ANZ Banking Group Limited (ANZ) has signed a Heads of Agreement with Equity Trustees Limited (EQT) to merge ANZ’s trustee business with Equity Trustees creating Australia’s third largest trustee company and the country’s leading manager of charitable foundations.

ANZ announced that in consideration for its trustee business, ANZ will become the major shareholder in Equity Trustees with a 37.5% share of the expanded issued capital and will receive $3 million in cash.

It says the merged entity will be Australia’s largest manager of charitable funds with over $800 million in assets. The bank advised that its traditional role in the charitable trust sector will be maintained in the merged company through the formation of a new ANZ Philanthropy Board to oversee grants by the charitable trusts connected with Equity Trustees.

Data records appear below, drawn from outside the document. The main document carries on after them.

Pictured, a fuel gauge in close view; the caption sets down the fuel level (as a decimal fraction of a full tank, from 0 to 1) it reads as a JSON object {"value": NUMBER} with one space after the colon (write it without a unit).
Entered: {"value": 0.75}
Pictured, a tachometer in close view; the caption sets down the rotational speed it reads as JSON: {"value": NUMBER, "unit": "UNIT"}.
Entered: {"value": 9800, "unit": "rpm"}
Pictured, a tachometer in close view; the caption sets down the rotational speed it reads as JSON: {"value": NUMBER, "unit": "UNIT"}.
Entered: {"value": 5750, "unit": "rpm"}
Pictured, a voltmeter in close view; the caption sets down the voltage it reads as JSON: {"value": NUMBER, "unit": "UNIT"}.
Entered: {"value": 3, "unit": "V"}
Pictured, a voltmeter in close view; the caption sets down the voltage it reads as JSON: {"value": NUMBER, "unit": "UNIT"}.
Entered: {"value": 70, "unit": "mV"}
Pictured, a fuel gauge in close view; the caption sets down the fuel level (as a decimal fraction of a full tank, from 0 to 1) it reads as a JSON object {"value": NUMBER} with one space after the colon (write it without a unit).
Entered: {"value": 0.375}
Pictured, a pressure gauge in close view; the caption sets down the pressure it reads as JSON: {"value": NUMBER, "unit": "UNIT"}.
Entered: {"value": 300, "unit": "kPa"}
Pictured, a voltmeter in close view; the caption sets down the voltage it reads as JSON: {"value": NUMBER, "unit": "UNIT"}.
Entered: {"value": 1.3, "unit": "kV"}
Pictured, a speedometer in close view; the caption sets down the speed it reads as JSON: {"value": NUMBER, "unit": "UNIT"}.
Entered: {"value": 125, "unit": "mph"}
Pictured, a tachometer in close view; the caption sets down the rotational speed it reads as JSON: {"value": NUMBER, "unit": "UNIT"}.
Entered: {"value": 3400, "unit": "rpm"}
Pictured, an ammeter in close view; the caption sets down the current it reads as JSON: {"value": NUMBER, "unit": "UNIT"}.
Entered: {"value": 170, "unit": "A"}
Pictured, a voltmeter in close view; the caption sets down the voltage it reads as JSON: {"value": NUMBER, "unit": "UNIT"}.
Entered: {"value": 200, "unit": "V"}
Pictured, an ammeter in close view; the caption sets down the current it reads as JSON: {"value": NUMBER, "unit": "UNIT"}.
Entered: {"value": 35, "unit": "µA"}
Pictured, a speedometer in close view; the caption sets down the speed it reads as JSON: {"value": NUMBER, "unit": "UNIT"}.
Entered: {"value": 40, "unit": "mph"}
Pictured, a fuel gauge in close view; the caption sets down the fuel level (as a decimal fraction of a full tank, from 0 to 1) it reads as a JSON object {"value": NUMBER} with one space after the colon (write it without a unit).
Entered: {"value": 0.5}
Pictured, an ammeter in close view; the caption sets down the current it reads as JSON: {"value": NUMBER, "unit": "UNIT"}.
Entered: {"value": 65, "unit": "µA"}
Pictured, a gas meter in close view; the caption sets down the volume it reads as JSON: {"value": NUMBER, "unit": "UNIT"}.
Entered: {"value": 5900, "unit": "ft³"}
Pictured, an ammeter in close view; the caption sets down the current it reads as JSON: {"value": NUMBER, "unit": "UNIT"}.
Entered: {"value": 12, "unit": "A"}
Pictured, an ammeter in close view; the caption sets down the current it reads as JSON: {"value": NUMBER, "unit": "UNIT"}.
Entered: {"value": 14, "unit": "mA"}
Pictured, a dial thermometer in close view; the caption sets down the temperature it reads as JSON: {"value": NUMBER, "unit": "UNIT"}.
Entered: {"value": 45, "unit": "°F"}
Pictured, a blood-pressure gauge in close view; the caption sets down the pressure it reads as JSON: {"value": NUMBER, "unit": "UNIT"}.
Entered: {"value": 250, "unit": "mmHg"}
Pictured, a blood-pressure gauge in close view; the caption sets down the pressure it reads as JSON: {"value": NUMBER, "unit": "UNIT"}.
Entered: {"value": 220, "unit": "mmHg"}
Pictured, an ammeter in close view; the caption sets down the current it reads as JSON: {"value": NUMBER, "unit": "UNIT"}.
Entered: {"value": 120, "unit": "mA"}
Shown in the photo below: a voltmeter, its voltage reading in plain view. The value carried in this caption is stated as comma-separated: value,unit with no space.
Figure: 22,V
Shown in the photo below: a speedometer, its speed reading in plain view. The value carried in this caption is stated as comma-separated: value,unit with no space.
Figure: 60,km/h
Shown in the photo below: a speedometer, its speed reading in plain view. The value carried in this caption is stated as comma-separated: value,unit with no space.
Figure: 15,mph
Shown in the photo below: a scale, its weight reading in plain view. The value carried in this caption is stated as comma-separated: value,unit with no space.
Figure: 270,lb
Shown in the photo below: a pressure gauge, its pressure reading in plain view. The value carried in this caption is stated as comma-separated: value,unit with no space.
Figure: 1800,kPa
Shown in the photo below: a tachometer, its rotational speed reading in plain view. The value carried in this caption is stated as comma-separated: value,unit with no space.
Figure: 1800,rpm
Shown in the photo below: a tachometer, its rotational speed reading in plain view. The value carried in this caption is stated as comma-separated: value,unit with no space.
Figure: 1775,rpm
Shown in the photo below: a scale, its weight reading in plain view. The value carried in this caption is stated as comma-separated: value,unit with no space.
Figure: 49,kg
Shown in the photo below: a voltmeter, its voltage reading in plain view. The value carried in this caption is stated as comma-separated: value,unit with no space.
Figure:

The ANZ group managing director of strategic development, Peter Hawkins says the merger would create a leading national trustee company and allow ANZ to retain a strategic interest in the trustee sector and in philanthropic activities.

Hawkins says the partnership will allow ANZ to participate in their growth and success and also to continue its involvement in the important philanthropic work done by our clients’ charitable trusts.

The Managing Director of ANZ Trustees, David Ward says that together the businesses will be stronger and enjoy the benefit of greater economies of scale than each of the current stand-alone businesses.

Completion of the merger is expected early in 2005 subject to the outcomes of due diligence, regulatory and government approvals and approval by Equity Trustees’ shareholders.